Dennis Potter's astonishing six-part miniseries Pennies from Heaven
remains one of the edgiest, most audacious things ever conceived for television. The story tells of one Arthur Parker (Bob Hoskins), a sheet-music salesman in 1930s England. Beaten down by economic hard times and the sexual indifference of his proper wife (Gemma Craven), Arthur cannot understand why his life can't be like the beautiful songs he loves. On a sales trip through the Forest of Dean, he meets a virginal rural woman (Cheryl Campbell) he suspects may be his ideal. Ruination follows. Punctuating virtually every scene is a vintage pop song--lip-synched and sometimes danced out by the characters. This startling innovation makes the contrast between Arthur's brutish life and his bourgeois dreams even more dramatic.
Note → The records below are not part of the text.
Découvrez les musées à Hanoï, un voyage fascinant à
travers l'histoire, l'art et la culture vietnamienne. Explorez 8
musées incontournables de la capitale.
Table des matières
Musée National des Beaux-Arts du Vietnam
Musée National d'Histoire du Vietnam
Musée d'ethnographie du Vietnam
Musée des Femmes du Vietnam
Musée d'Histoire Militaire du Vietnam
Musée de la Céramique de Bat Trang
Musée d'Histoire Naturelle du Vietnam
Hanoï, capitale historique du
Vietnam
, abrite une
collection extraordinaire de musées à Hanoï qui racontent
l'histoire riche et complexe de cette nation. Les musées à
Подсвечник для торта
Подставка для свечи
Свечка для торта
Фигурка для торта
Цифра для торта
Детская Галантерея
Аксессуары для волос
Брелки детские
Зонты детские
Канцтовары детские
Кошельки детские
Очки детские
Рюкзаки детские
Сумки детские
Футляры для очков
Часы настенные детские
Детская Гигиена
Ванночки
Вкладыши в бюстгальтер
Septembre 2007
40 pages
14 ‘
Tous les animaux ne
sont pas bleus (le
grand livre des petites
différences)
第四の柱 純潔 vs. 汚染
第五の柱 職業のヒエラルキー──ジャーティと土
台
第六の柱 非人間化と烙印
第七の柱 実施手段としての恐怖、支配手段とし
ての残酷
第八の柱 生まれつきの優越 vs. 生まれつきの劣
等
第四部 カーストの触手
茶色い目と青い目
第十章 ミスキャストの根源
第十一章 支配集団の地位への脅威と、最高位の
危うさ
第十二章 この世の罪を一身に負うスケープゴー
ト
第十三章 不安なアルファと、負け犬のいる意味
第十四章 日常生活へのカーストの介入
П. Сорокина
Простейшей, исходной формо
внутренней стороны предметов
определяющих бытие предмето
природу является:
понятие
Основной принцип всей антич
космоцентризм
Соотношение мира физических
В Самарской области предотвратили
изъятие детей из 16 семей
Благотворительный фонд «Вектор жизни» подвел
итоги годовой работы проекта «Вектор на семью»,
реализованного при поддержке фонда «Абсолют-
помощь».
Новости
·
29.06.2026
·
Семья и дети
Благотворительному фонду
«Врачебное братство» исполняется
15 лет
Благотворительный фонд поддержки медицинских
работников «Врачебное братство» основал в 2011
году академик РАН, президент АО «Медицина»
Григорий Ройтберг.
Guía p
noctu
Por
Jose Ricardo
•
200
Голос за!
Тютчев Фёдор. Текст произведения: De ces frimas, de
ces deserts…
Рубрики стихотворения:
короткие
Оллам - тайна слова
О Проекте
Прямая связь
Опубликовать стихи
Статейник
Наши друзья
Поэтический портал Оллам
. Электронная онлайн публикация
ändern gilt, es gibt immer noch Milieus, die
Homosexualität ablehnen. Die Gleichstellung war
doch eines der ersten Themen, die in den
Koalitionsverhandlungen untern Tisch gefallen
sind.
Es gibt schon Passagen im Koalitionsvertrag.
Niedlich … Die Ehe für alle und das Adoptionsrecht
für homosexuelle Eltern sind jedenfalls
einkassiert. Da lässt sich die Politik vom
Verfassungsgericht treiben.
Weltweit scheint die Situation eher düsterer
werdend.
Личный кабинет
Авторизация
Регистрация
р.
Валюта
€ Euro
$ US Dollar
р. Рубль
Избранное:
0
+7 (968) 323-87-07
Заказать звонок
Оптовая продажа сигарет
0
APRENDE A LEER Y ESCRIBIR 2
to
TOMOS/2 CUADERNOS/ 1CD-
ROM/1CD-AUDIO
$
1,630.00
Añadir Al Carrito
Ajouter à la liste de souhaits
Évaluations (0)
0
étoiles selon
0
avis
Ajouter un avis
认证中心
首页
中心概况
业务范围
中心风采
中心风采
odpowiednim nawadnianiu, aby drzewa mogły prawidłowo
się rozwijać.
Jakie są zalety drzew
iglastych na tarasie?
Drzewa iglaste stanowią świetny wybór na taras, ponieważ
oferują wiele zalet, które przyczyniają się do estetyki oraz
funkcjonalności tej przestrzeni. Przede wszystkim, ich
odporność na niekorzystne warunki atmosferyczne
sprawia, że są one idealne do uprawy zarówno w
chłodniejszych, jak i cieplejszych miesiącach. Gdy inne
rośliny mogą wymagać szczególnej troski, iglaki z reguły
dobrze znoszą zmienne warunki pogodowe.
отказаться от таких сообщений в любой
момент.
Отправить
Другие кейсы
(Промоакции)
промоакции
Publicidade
Potter's dark vision digs into British stoicism, sexual repression, the class system and even the coming of fascism in Europe. But it is especially poignant on the subject of the divide between art and reality. Piers Haggard directs the long piece with deft transitions between songs and story. (It was shot partly on multi-camera video, partly on film.) The cast is fine, especially the extraordinary Cheryl Campbell, who imbues her character with keen intelligence and no small measure of perversity. Bob Hoskins triumphs in his star-making part, bringing a demonic energy to his small-time Cockney, nearly bursting his button-down vests with frustration and appetite. Pennies from Heaven was remade in 1981 for the big screen (with Steve Martin), in an interesting, Potter-scripted adaptation; it's one of the reasons the original has been unavailable on home video for so long. --Robert Horton
Arthur, a sheet music salesman, has an ear for the hit tunes, but nobody will trust it. And his imagination often bursts into full song, building musical numbers around the greatest frustrations in his life. He meets an innocent young school teacher, Eileen, who seems to hear the same music, but when Eileen learns that he's married, and that she's pregnant with his child, she runs away. Arthur gives up everything to find and protect her, but fate and the music haven't finished with Arthur Parker.